I decided to stay with one car who was leaving Monday night instead (class? what class?): Gid, Jake, Ed, and Ed's girlfriend Robyn. We went to bed early so we could get in a full day of climbing.
Monday morning we closed up the cottage and drove to Tremadog, a town on the coast. From the crag you could see almost see Snowdon (tallest mountain in England/Wales), and the sea! Yet another sunny, crystal-clear day--apparently unheard of in Wales.
I climbed second up an HS (whoa! it was a bit harder...) called Christmas Curry. The two-pitch route ended on an arete called Micah Finish--I had climbed up out of the trees, and felt like I was standing in thin air. That's when I decided I was hooked on climbing. At the top, we had to "abseil" (in the US: rappel) down backwards...scary, especially when we dropped over an overhand and I was dangling in mid-air by a 1/2" rope. I also had my first fall, when I slipped off the face trying to get to the Micah arete. Because I was on top-rope, I was able to get right back on the rock.

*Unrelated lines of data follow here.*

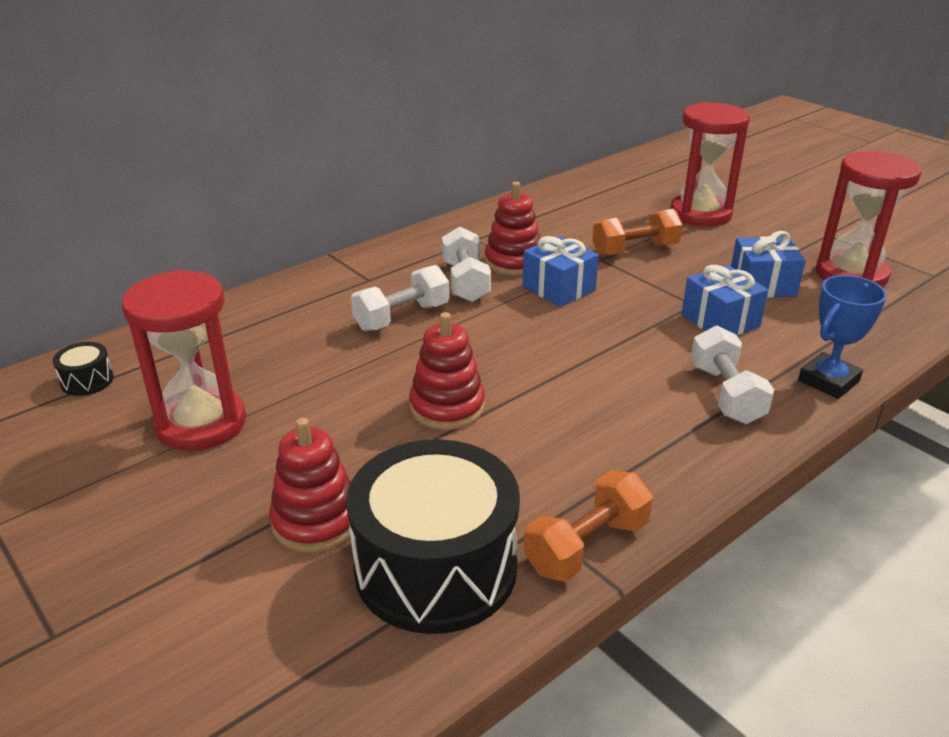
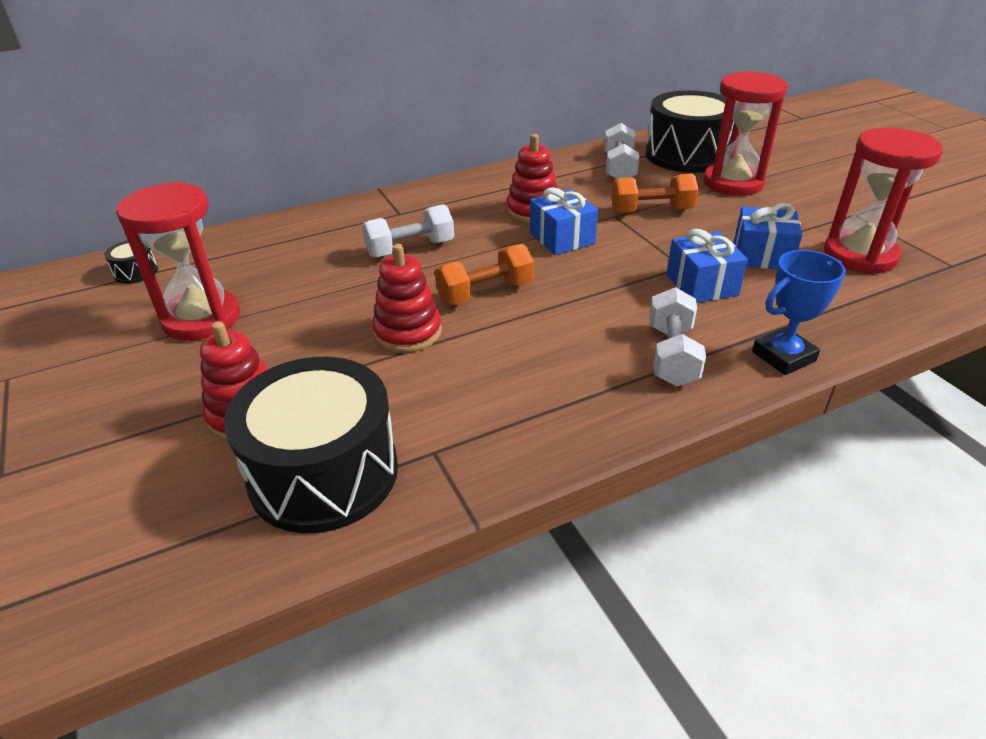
camera: 15 degrees right, 5 degrees up
(465, 282) = (481, 224): white dumbbell -> white dumbbell (619, 168)
(587, 546) = (466, 477): orange dumbbell -> orange dumbbell (485, 293)
(641, 188) = (686, 155): none -> black drum

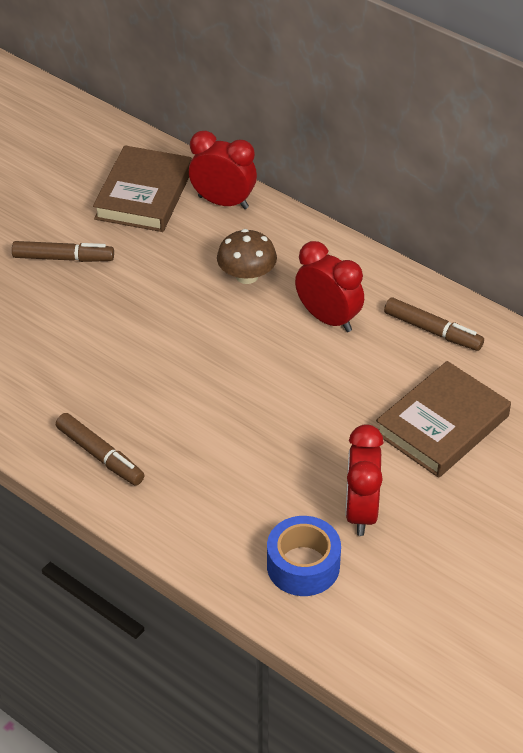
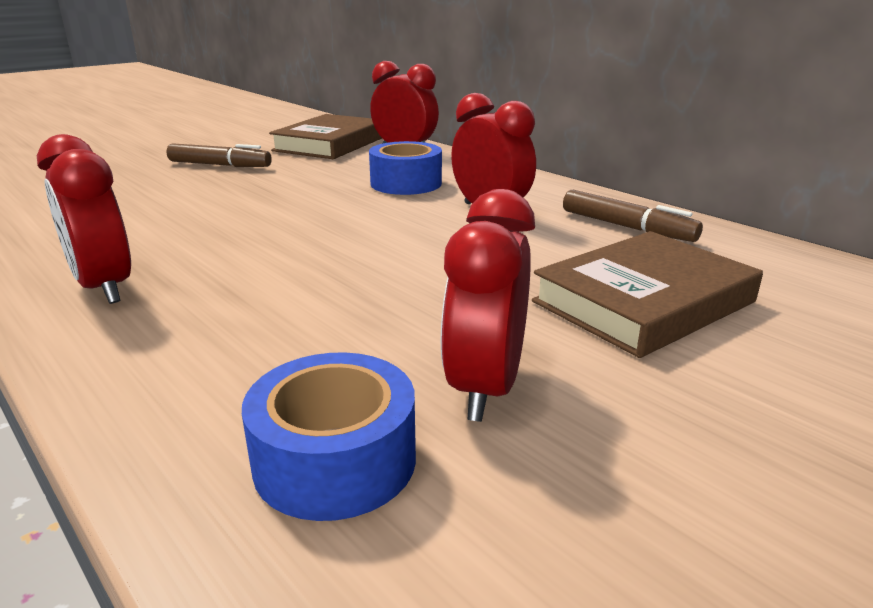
camera: 10 degrees right, 20 degrees down
(100, 455) = (104, 288): brown marker -> red clock
(247, 276) = (406, 183): brown mushroom -> blue tape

Me at the top of the first pitch of Christmas Curry, with the route marked in red:

On the way home, we got free KFC when the rest stop was closing, and I left completely psyched about climbing. Last Tuesday I went and bought climbing shoes and a chalk bag (I had borrowed Jake's before), and I've gone to the bouldering room in the Student Union to learn more technique and get stronger. I created a logbook on the UK Climber's website to keep track of my progress. And I can't wait for the next trip, to go sea-cliff climbing in Cornwall!
The trip was awesome, made even better by a group of people who went out of their way to teach me the ropes and push me to really get into climbing. It was also really cool to learn to climb in a place with as much tradition for trad climbing as Snowdownia (I think Tremadog is a world-famous crag).